INSKEEP: And your theory was that there were going to be some low-ranking people somewhere who knew something about helping this Iraqi leader to hide.
Staff Sgt. MADDOX: Absolutely. And that theory came about - after talking to hundreds of detainees, the two names that were coming up for me was this Mohammed Ibrahim and this Sowan Ibrahim(ph), his brother. I just made a leap that those two may have direct contact with Saddam while running the insurgency.
INSKEEP: There must have been people who immediately cooperated with you and people who were extremely uncooperative, which makes me wonder if you ever did get close to a moment where you really wanted to hit the guy.
Staff Sgt. MADDOX: There's - intensity in interrogations is always very high. And you're absolutely right. Sometimes people talk quickly; sometimes they never talk at all. But if I'm going to get an individual to cooperate with me, it does me no good to be threatening or be brutal, because he must trust me. He has to trust me, and for us to build that, you don't do it through beating. You don't do it through coercion. You don't do it through threats. It's absolutely counterproductive.
INSKEEP: You described this process more than once as a negotiation.
Staff Sgt. MADDOX: It is a negotiation. I have to set the circumstances for a very clear negotiation. What I try to establish is a situation that can give the prisoner the absolute best situation, which is usually no detention, a potential release and the understanding that we no longer need to go find any of their social-network members, whether it's their driver or brother or other individuals who are intertwined in this mafia-like insurgency, or the situation of undetermined, long-term detention.
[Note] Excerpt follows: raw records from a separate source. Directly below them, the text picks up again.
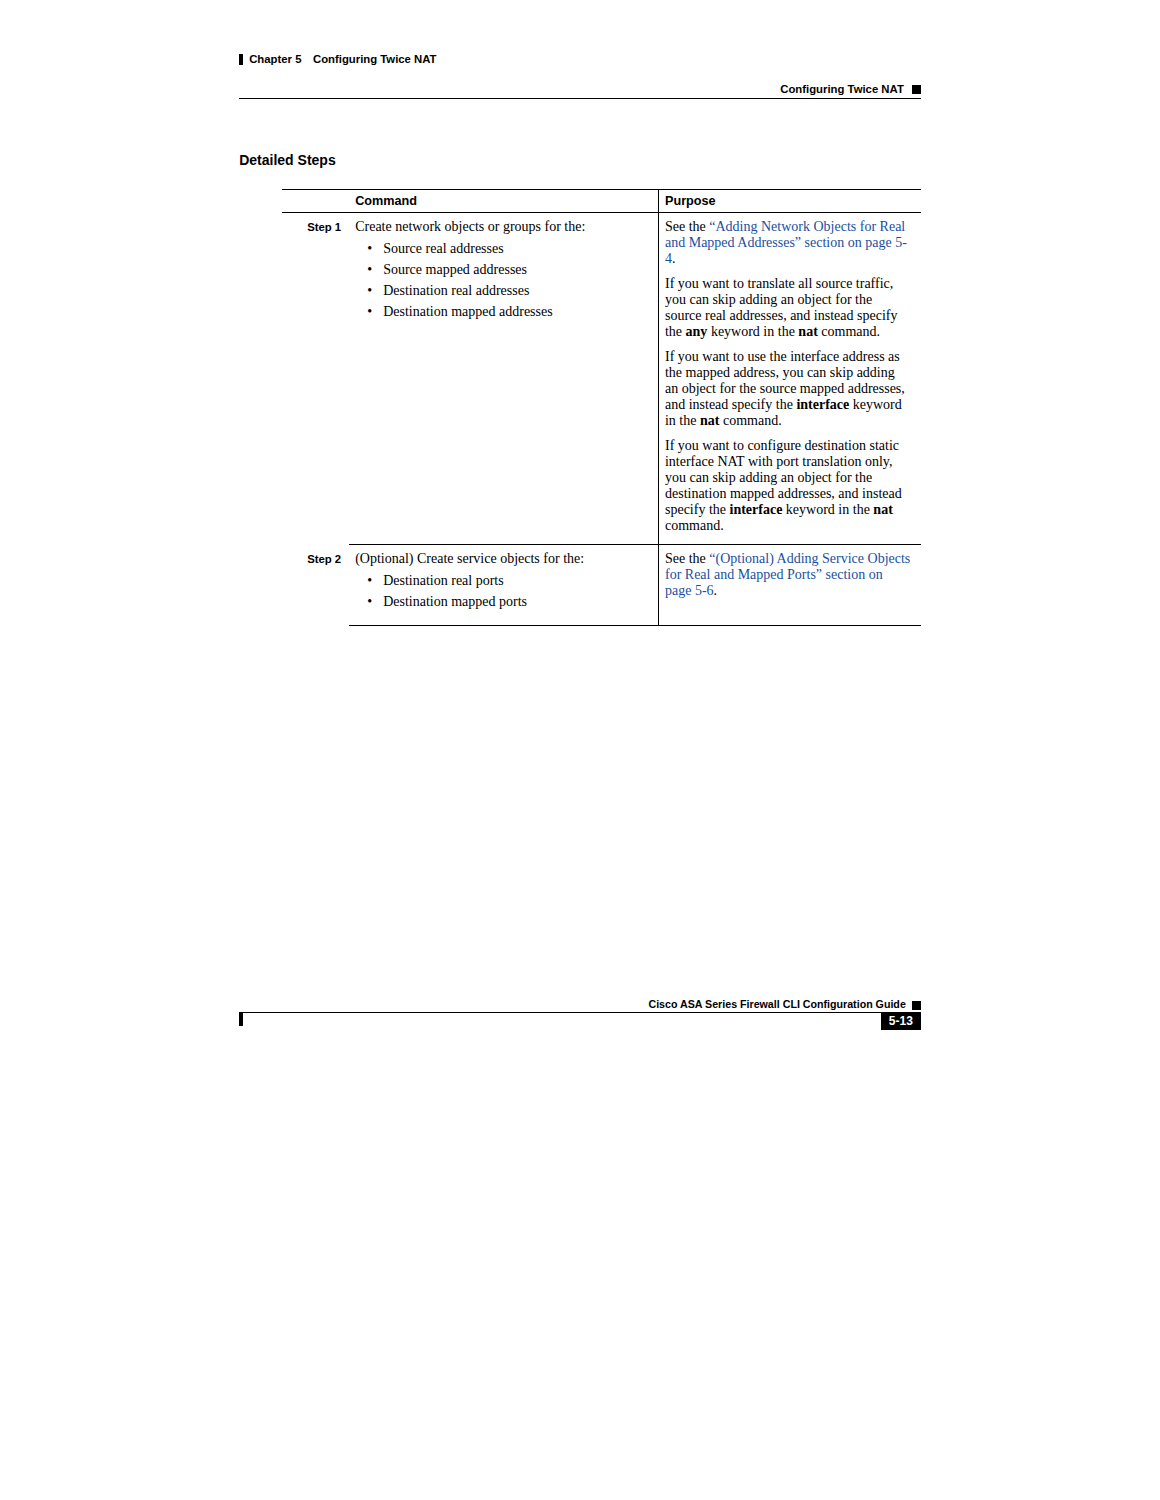Chapter 5 Configuring Twice NAT
Configuring Twice NAT
Detailed Steps
| | Command | Purpose |
| --- | --- | --- |
| Step 1 | Create network objects or groups for the: Source real addresses Source mapped addresses Destination real addresses Destination mapped addresses | See the “Adding Network Objects for Real and Mapped Addresses” section on page 5-4 . If you want to translate all source traffic, you can skip adding an object for the source real addresses, and instead specify the any keyword in the nat command. If you want to use the interface address as the mapped address, you can skip adding an object for the source mapped addresses, and instead specify the interface keyword in the nat command. If you want to configure destination static interface NAT with port translation only, you can skip adding an object for the destination mapped addresses, and instead specify the interface keyword in the nat command. |
| Step 2 | (Optional) Create service objects for the: Destination real ports Destination mapped ports | See the “(Optional) Adding Service Objects for Real and Mapped Ports” section on page 5-6 . |
Cisco ASA Series Firewall CLI Configuration Guide
5-13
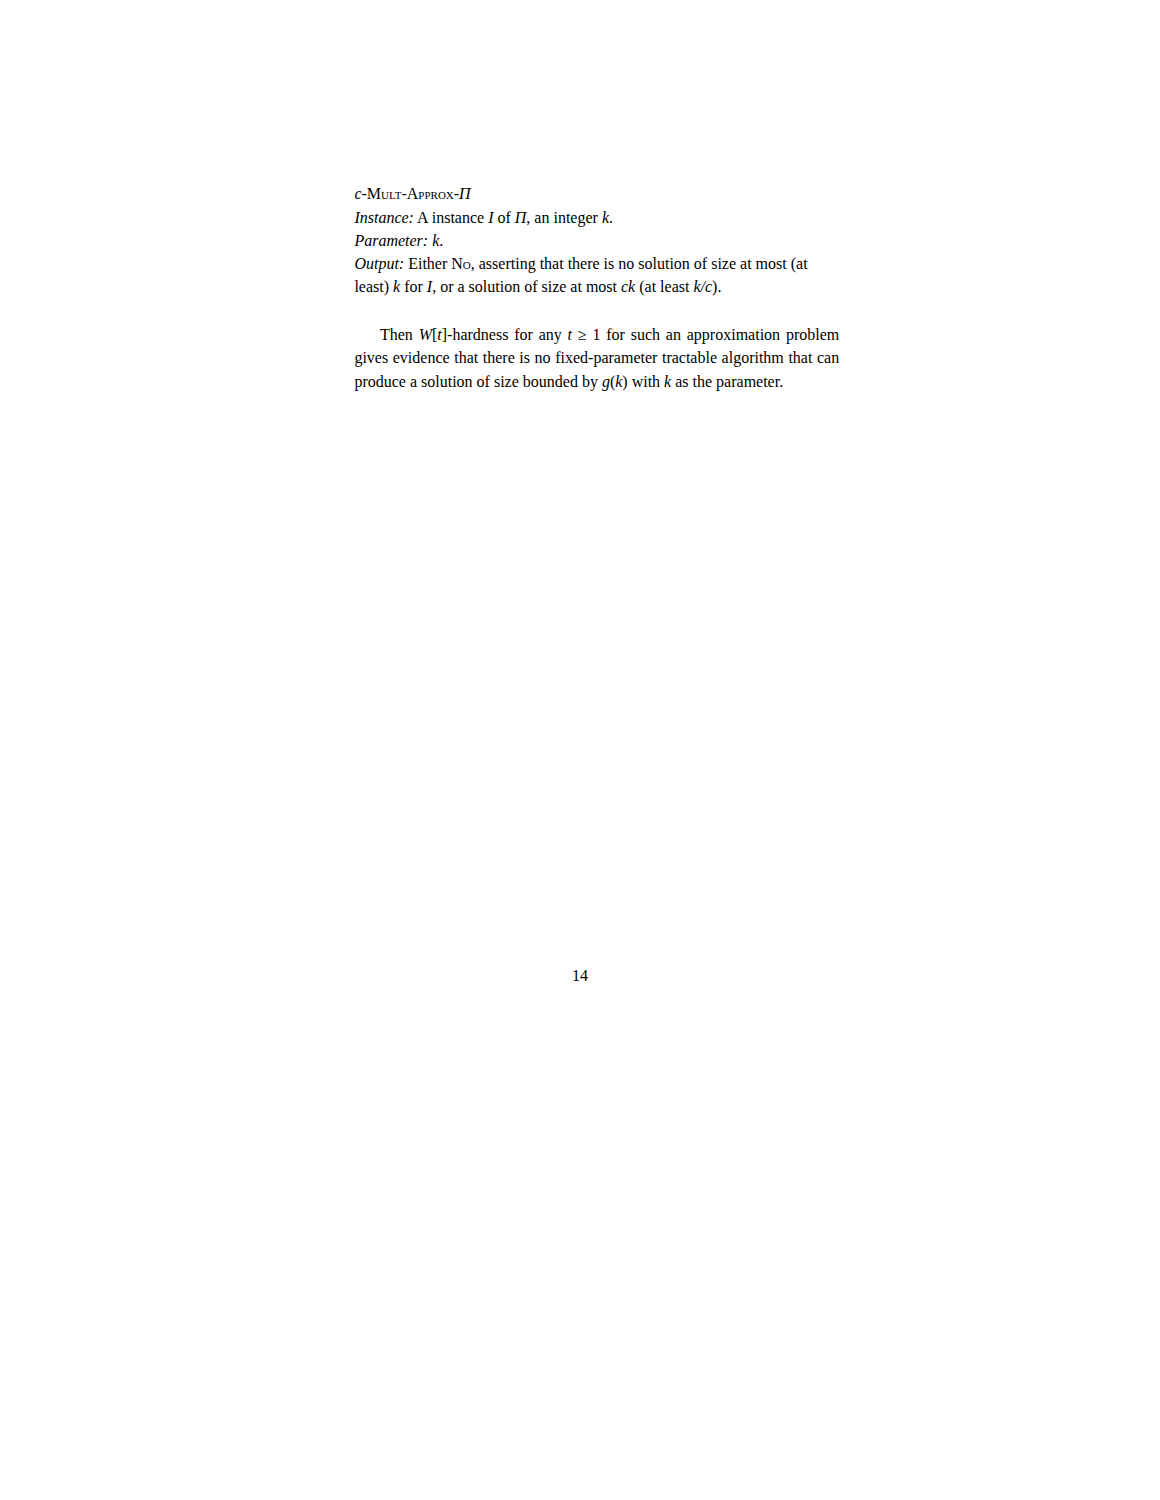c-Mult-Approx-Π
Instance: A instance I of Π, an integer k.
Parameter: k.
Output: Either No, asserting that there is no solution of size at most (at least) k for I, or a solution of size at most ck (at least k/c).
Then W[t]-hardness for any t ≥ 1 for such an approximation problem gives evidence that there is no fixed-parameter tractable algorithm that can produce a solution of size bounded by g(k) with k as the parameter.
14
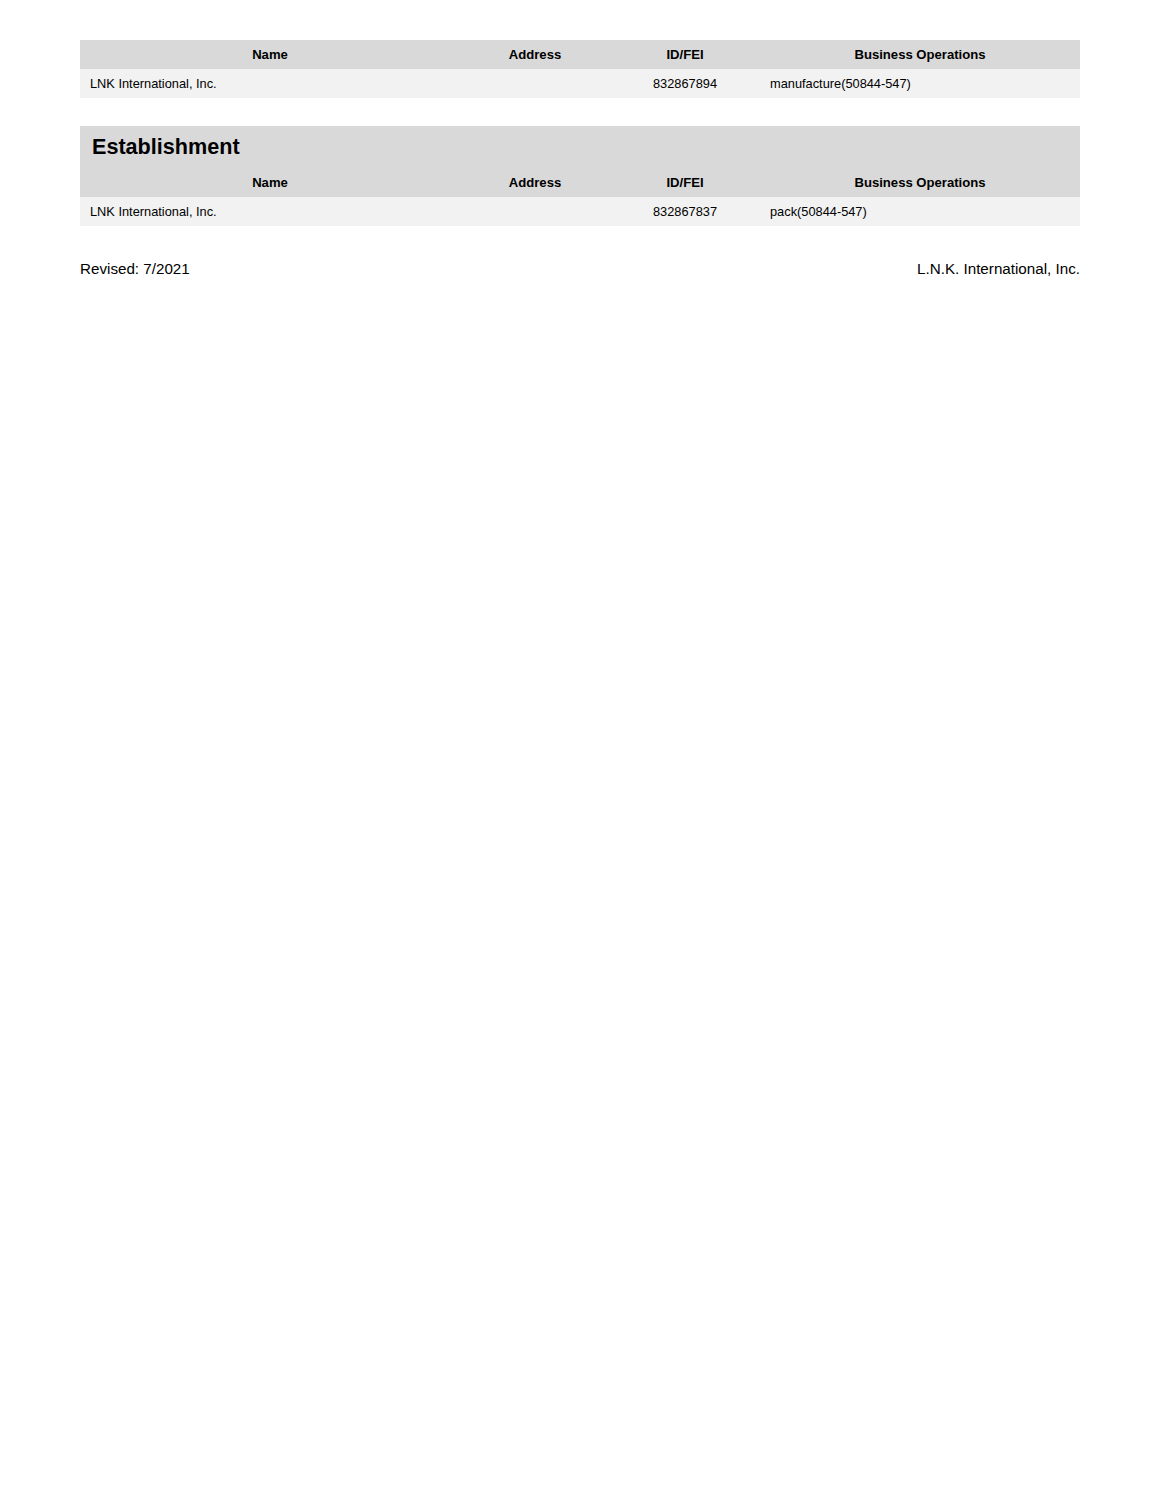| Name | Address | ID/FEI | Business Operations |
| --- | --- | --- | --- |
| LNK International, Inc. | | 832867894 | manufacture(50844-547) |
Establishment
| Name | Address | ID/FEI | Business Operations |
| --- | --- | --- | --- |
| LNK International, Inc. | | 832867837 | pack(50844-547) |
Revised: 7/2021 L.N.K. International, Inc.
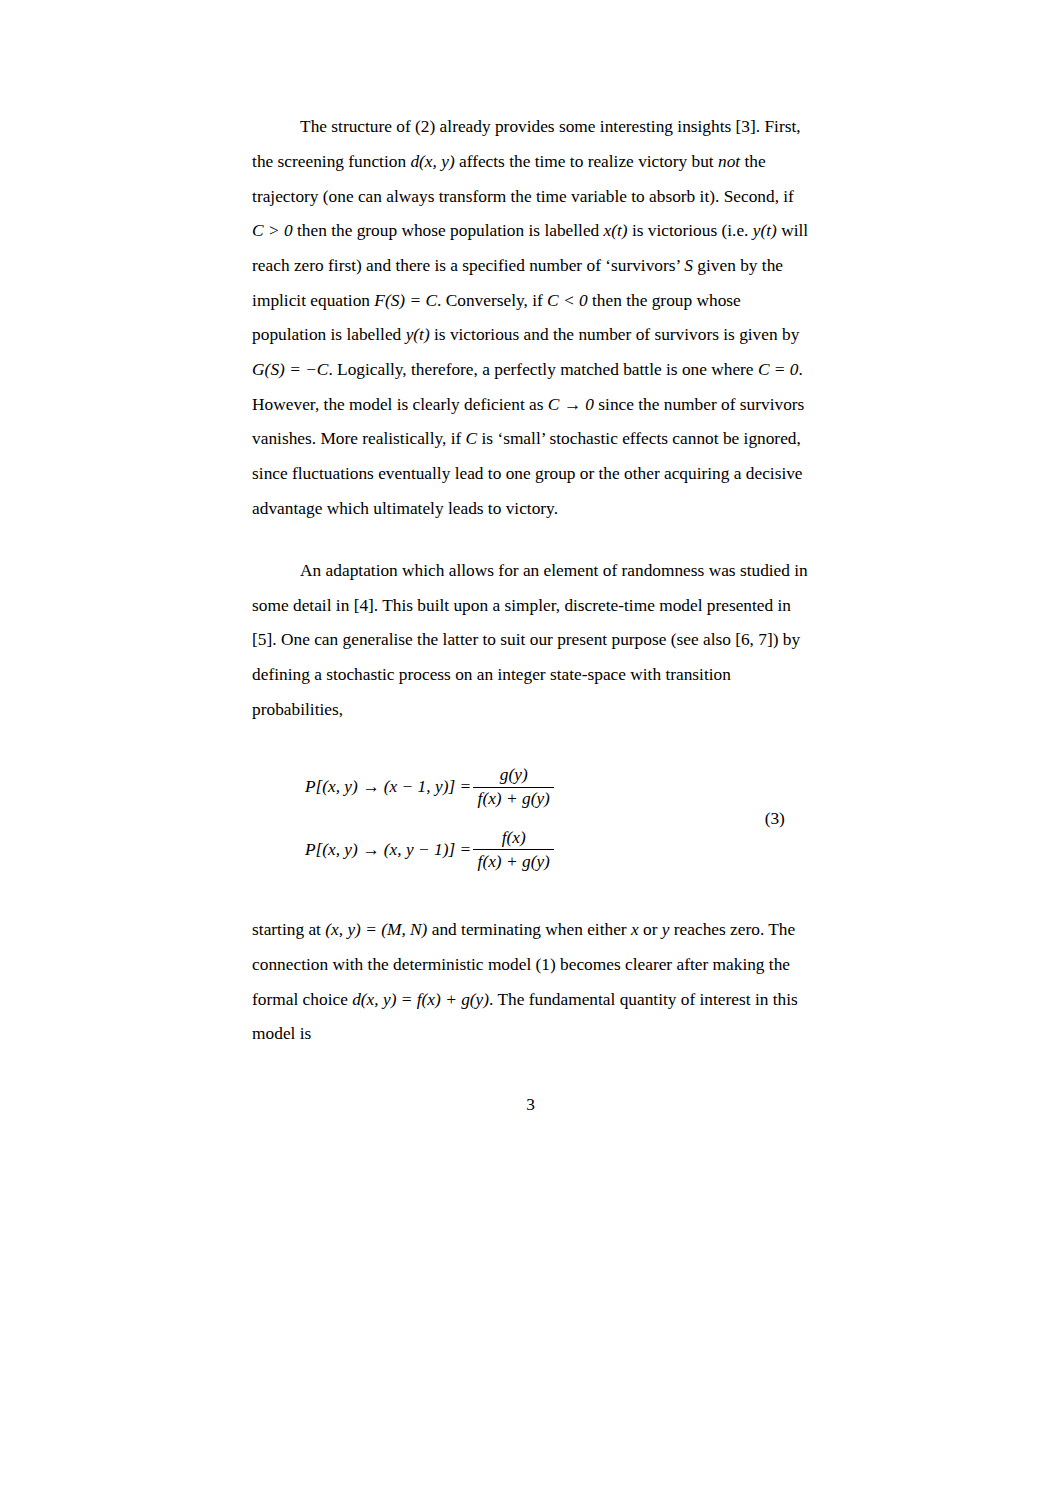The structure of (2) already provides some interesting insights [3]. First, the screening function d(x, y) affects the time to realize victory but not the trajectory (one can always transform the time variable to absorb it). Second, if C > 0 then the group whose population is labelled x(t) is victorious (i.e. y(t) will reach zero first) and there is a specified number of ‘survivors’ S given by the implicit equation F(S) = C. Conversely, if C < 0 then the group whose population is labelled y(t) is victorious and the number of survivors is given by G(S) = −C. Logically, therefore, a perfectly matched battle is one where C = 0. However, the model is clearly deficient as C → 0 since the number of survivors vanishes. More realistically, if C is ‘small’ stochastic effects cannot be ignored, since fluctuations eventually lead to one group or the other acquiring a decisive advantage which ultimately leads to victory.
An adaptation which allows for an element of randomness was studied in some detail in [4]. This built upon a simpler, discrete-time model presented in [5]. One can generalise the latter to suit our present purpose (see also [6, 7]) by defining a stochastic process on an integer state-space with transition probabilities,
P[(x, y) → (x − 1, y)] = g(y) f(x) + g(y)
P[(x, y) → (x, y − 1)] = f(x) f(x) + g(y)
(3)
starting at (x, y) = (M, N) and terminating when either x or y reaches zero. The connection with the deterministic model (1) becomes clearer after making the formal choice d(x, y) = f(x) + g(y). The fundamental quantity of interest in this model is
3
INSKEEP: I want to ask one more thing about the negotiation with this prisoner Mohammed Ibrahim. You write that he said, I want protection for all of my family members and there are about 40 that you need to worry about. And you said, deal, even though you knew there was no way that the U.S. was going to be able to provide round-the-clock protection for 40 people.
Staff Sgt. MADDOX: That is correct.
INSKEEP: Do you what happened to those 40 people?
Staff Sgt. MADDOX: I do not know what happened to them. I know that a few days after Saddam was captured, millions of dollars were found at one of Mohammed Ibrahim's farms. When you find that sort of money, deal's off.
INSKEEP: And Mohammed Ibrahim, what happened to him?
Staff Sgt. MADDOX: Mohammed Ibrahim, as far as I know, is still in prison. I don't keep updated on his status. Once we got Saddam Hussein, my mission was accomplished and I'd started looking forward to the next mission, next individuals that need to be brought down.
INSKEEP: That's Eric Maddox, who served as a U.S. Army interrogator in Iraq. He co-authored "Mission: Black List #1."